The evolution of the mitochondrial proteome in animals
Mitochondria are subcellular organelles in eukaryotes which possess their own genome. While they are most well-known for their role in energy metabolism via oxidative phosphorylation, research has shown that mitochondria are involved in diverse critical cellular functions like Fe/S cluster biosynthesis, apoptosis, signaling, etc. In mammals, over 1,500 proteins carry out these functions in the mitochondria. A small portion of these proteins ( ~ 1%) is contributed by the mitochondrial genome, whereas the vast majority (~ 99%) are encoded in the nuclear genome and transported into the organelle. This set of nuclear-encoded mitochondrial proteins is defined as the "mitochondrial proteome". The primary objective of my research is to analyze the evolution of the mitochondrial proteome in animals, and to develop tools for facilitating the comparative analysis of animal mitochondrial proteomes.
For obtaining a broad picture of animal mitochondrial proteome evolution, it is necessary to examine the mitochondrial proteomes of both bilaterian and non-bilaterian animals.

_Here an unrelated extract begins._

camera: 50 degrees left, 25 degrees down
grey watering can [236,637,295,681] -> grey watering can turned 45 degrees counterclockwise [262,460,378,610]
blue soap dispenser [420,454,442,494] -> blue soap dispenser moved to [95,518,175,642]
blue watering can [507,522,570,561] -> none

All experimentally-characterized mitochondrial proteomes in animals are from Bilateria. This is unfortunate, since the comparative analysis of animal mitochondrial genomes has shown that most of the mitochondrial genomic diversity in animals can be found in the four phyla of non-bilaterian animals (Porifera, Cnidaria, Ctenophora, and Placozoa). In this dissertation, we carry out the first comparative analysis of mitochondrial proteomes from non-bilaterian animals.

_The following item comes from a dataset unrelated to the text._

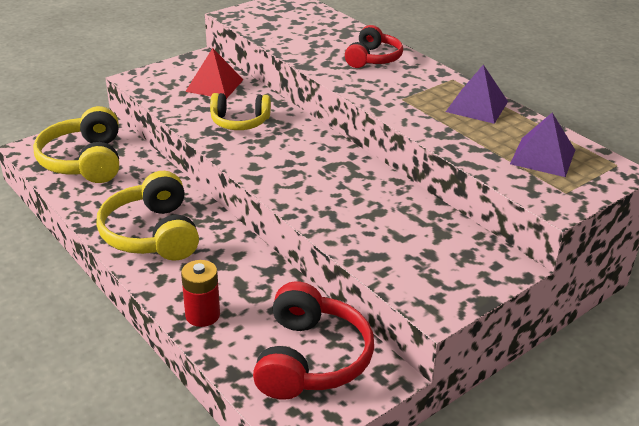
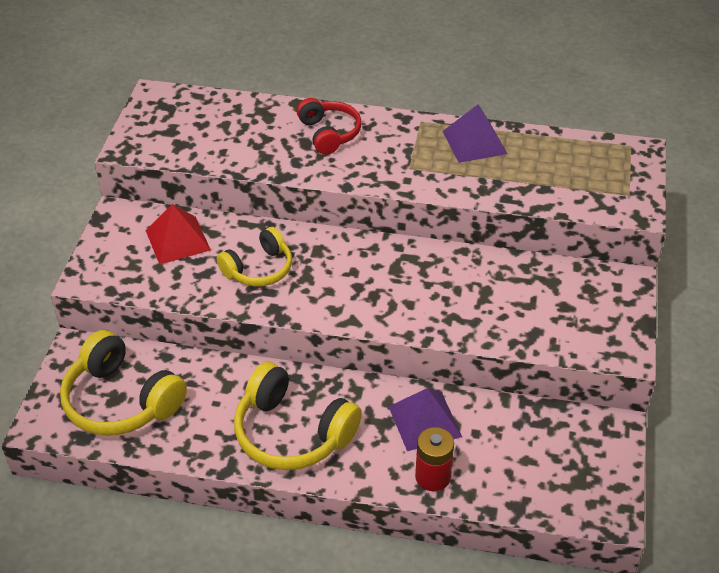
camera: 40 degrees left, 10 degrees up
red headphones [253,281,374,400] -> none
purple pyramid [510,113,575,177] -> purple pyramid moved to [389,388,462,451]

We use bioinformatic techniques to predict the mitochondrial proteomes in the four phyla of non-bilaterian animals. We detect a large variation in the size and content of the inferred mitochondrial proteomes of non-bilaterian animals. The size of the inferred mitochondrial proteomes ranges from 454 proteins in Kudoa iwatai to 2,119 proteins in Leucosolenia complicata. We find that much of the variation in the size of the mitochondrial proteomes in non-bilaterian animals is due to the number of proteins with a mitochondrial targeting signal, but no ortholog to any human or yeast protein. Additionally, we also identify several instances of mitochondrial neolocalization in the non-bilaterian mitochondrial proteomes. Conversely, ~ 2.5% of the human mitochondrial proteome has no ortholog in any non-bilaterian species, representing potential bilaterian mitochondrial innovations. Next, through a comparative analysis of the experimentally-characterized mitochondrial proteomes of bilaterian animals, we investigate the causes and functional implications of the variation in size and content of the animal mitochondrial proteomes. We find that the animal mitochondrial proteome is a dynamic entity, with a small core of mitochondrial proteins that are conserved in all four animals, and a large number of lineage-specific gains and losses. Of the several factors responsible for the size-variation in the four animal mitochondrial proteomes, we find that the gain of novel mitochondrial proteins in mammals and loss of conserved mitochondrial proteins in the two ecdysozoans are the main contributors. Interestingly, while nearly one-fifth of each animal mitochondrial proteome consists of proteins that underwent mitochondrial neolocalization in animals, the majority of these neolocalized proteins lack a canonical mitochondrial targeting signal.
While carrying out comparative analysis of mitochondrial proteomes in animals, researchers encounter two main challenges: 1) data on experimentally-characterized animal mitochondrial proteomes is scattered across several databases, and 2) most animal phyla lack a species with an experimentally-characterized mitochondrial proteome. To address these challenges, we develop two tools to facilitate the comparative analysis of mitochondrial proteomes in animals- 1) the Metazoan Mitochondrial Proteome database, which consolidates data on animal mitochondrial proteomes from various sources, and 2) MitoPredictor, a novel machine-learning tool to predict mitochondrial proteins in animals, using three sources of information: orthology, mitochondrial-targeting signal prediction and protein-domain information.